ITT We try and piss off Euclid as hard as possible. First, using curved lines, we are going to create a shape that follows the rules and parameters of a square, but is not a square.
>TFW Squares and Circles are related but Triangles are not
>using curved lines
Pretty sure Euclid would be OK with that.
Also it would help if you stated what properties and parameters a square has, is there anything apart from four equal 90 degree angles, all equal sides, consisting of only straight lines?
You can't defy Euclid.
And if you can, I'd like to see it.
google non-euclidian geometry
>>7780446
I think we're assuming that OP is working on a plane. We all know about non-euclidean geometry, but he isn't "defying Euclid" by using different axiom(s).
>>7780428
>We
We? You? Who?
*burp*
>>7780428
>curved lines
wat
>>7780619
What is this?

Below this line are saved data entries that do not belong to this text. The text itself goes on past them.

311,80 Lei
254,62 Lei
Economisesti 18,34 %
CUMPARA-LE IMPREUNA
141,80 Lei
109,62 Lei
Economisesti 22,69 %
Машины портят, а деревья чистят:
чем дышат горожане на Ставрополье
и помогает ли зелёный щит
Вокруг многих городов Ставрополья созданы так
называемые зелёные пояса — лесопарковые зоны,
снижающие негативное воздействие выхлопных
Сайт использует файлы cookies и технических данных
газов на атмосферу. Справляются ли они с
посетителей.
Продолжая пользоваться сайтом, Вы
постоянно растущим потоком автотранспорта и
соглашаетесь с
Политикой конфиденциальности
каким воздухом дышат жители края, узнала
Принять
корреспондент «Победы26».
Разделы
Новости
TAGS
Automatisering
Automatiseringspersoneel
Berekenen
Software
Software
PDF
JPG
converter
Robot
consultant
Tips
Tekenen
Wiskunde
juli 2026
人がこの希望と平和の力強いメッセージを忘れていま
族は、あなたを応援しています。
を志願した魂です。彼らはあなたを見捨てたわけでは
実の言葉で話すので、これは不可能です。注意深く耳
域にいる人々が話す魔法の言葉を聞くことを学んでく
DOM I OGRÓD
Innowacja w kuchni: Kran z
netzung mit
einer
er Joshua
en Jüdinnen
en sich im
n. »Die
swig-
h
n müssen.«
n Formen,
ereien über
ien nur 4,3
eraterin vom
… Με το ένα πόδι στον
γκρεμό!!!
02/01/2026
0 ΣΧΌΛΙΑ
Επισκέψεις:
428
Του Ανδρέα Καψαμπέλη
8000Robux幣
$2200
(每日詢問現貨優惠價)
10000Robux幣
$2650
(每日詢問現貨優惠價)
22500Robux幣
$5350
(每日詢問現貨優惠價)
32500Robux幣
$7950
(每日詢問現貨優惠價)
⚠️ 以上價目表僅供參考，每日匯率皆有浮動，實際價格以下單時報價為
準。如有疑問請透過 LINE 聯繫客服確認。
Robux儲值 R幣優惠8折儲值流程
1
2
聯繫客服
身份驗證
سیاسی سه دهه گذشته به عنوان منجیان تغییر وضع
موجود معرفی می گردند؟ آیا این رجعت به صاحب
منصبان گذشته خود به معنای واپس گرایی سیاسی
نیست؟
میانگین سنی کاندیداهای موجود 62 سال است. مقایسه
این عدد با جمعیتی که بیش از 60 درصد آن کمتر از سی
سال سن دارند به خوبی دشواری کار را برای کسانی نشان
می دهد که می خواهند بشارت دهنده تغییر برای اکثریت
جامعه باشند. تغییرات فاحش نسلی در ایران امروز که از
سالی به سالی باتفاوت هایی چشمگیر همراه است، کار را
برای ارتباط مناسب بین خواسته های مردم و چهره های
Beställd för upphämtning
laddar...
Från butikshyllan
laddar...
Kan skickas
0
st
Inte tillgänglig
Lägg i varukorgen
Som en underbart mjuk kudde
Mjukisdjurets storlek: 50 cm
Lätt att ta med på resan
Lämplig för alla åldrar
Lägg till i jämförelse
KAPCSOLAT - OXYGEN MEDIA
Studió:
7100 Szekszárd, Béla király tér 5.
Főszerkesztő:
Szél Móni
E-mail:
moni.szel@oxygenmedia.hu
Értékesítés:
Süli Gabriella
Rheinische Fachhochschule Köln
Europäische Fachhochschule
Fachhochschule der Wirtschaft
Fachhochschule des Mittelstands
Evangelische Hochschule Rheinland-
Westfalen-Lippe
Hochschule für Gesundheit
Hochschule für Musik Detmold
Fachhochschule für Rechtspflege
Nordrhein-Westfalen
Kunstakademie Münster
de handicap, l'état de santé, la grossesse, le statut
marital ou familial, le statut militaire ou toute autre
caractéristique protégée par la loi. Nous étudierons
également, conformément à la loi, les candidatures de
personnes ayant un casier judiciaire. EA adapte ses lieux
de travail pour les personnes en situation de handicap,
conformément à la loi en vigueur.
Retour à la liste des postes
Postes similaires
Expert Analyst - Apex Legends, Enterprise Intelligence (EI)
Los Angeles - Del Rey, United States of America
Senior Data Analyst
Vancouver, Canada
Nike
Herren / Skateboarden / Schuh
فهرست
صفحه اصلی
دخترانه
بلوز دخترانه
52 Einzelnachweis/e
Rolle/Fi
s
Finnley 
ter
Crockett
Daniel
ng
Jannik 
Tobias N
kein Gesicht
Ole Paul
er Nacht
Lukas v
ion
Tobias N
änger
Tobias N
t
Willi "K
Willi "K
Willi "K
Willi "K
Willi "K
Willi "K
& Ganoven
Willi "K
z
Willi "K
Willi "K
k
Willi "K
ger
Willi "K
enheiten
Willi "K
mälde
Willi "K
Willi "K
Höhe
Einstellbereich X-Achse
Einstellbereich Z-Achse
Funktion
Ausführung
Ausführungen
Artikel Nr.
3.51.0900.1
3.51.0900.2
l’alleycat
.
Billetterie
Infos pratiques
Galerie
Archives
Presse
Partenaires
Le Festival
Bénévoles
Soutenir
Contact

I've seen this pic before with no explanation, only a statement that it's someone's amateur work.
>>7780428
>>TFW Squares and Circles are related but Triangles are not
Quadrilateral <-> Triangle
Square <-> Equilateral Triangle
In the future, when something looks like it doesn't make sense, just assume that it's because you're a fucking moron.
[math] R\left( {X,Y} \right)Z = {\nabla _X}{\nabla _Y}Z - {\nabla _Y}{\nabla _X}Z - {\nabla _{\left[ {X,Y} \right]}}Z [/math]
>>7780937
All lines are straight in their respective geometry. When that geometry is projected lines can get curved.
>>7781090
>All lines are straight in their respective geometry.
Shouldn't this be more like: "all geodesics have zero acceleration in their respective metrics?"